__Work to be completed__.
Pull out each line in the rows below that contains the word "chart".

__Supplied material__.
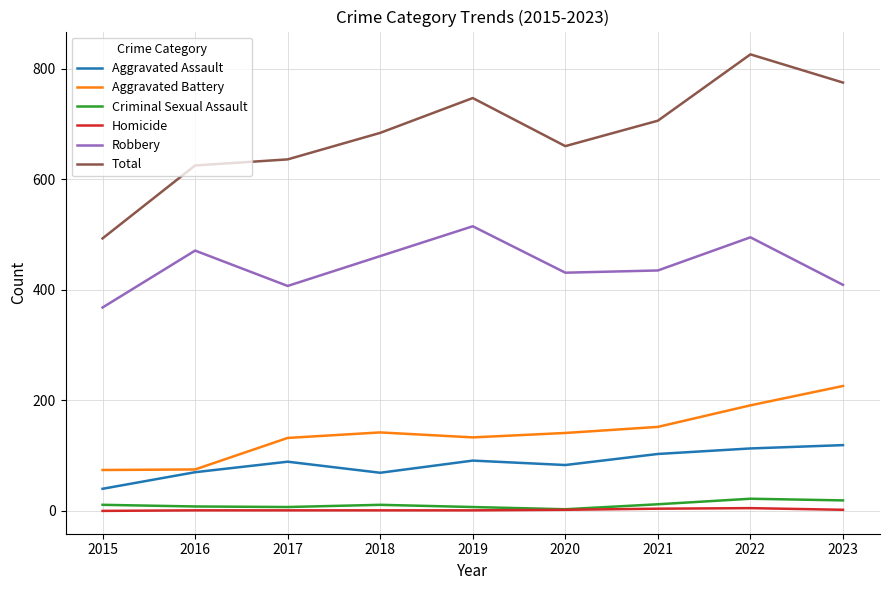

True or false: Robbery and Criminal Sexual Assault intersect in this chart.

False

==

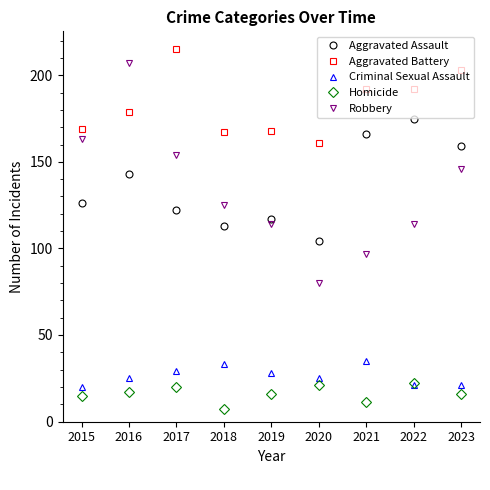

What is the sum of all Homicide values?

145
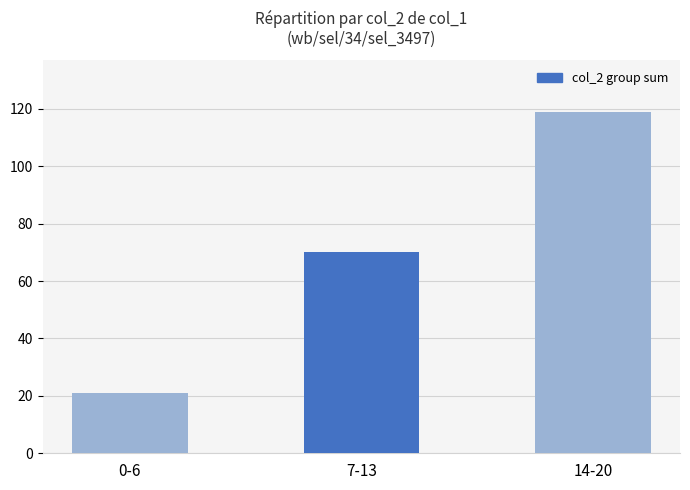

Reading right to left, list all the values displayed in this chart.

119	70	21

__Solution to this task__.
True or false: Robbery and Criminal Sexual Assault intersect in this chart.
Reading right to left, list all the values displayed in this chart.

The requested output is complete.